▸ TASK ITEM
No output is needed beyond the number of lines in the listing that contain the word "SQUARE".

▸ EXERCISE INPUTS
---

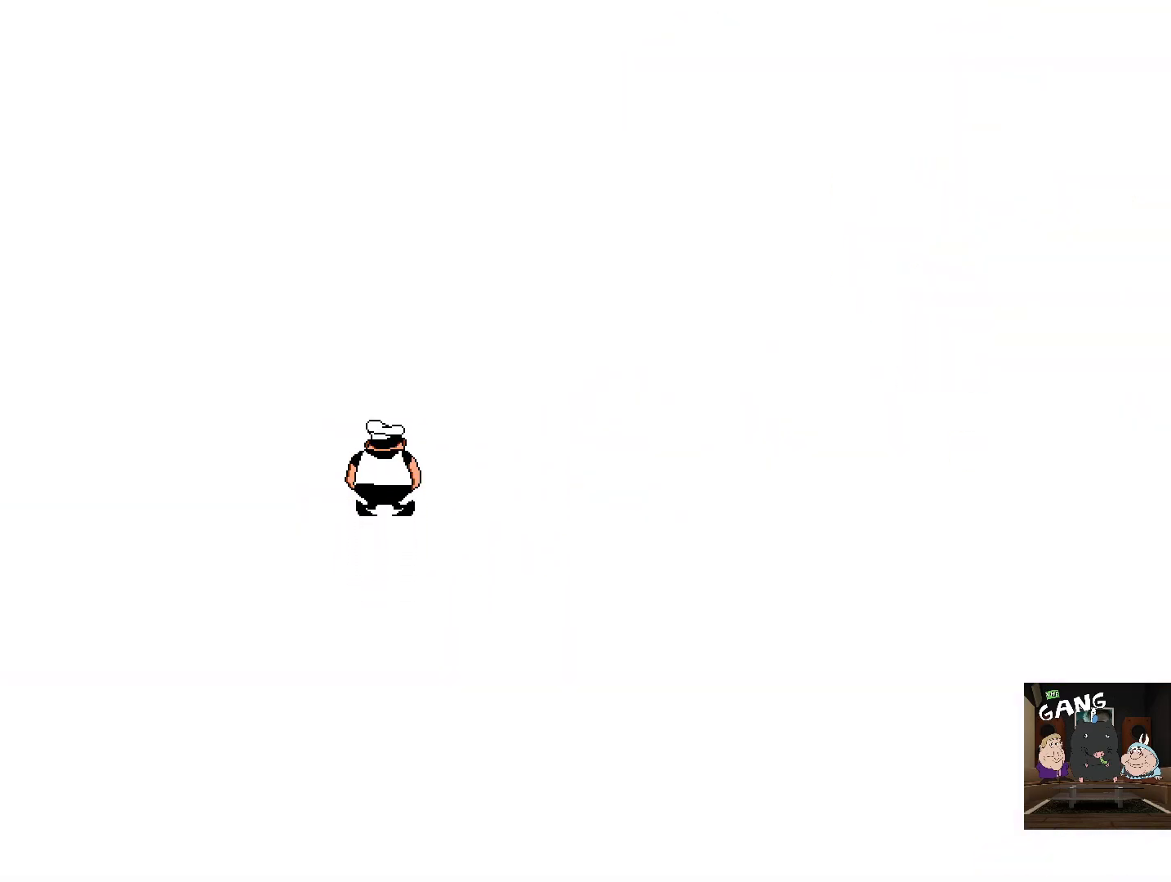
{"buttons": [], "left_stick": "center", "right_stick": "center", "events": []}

---

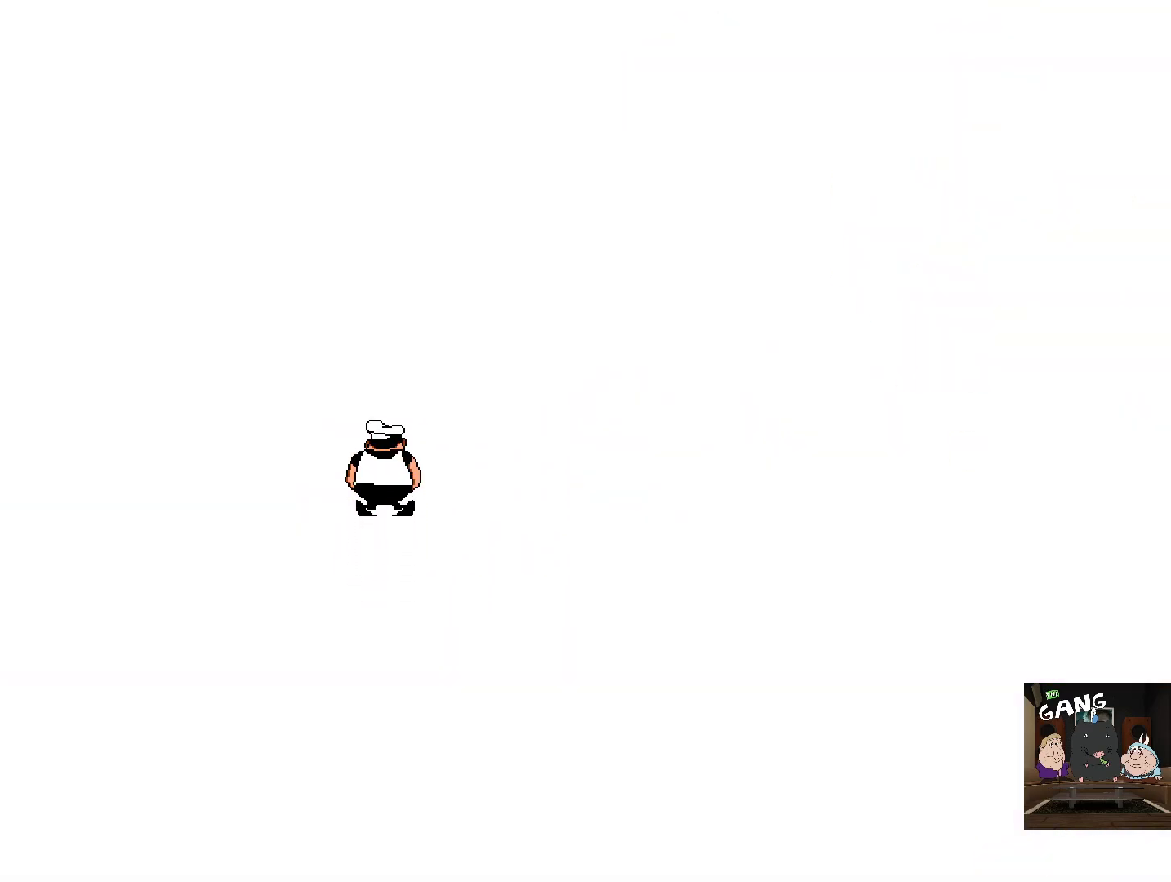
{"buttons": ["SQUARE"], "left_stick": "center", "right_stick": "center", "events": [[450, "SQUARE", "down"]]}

---

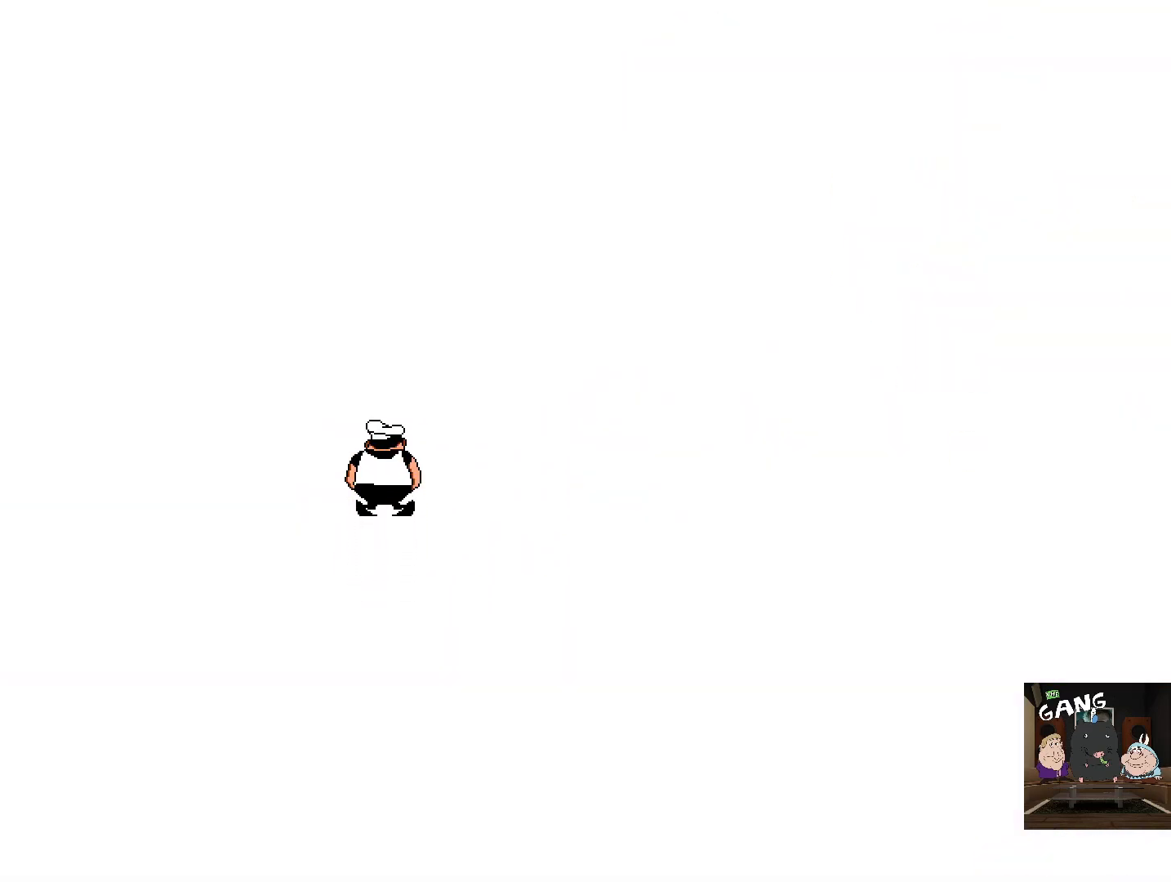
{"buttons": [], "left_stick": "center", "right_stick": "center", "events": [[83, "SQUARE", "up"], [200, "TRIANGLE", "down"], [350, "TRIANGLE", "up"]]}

---

▸ ANSWER BOX
2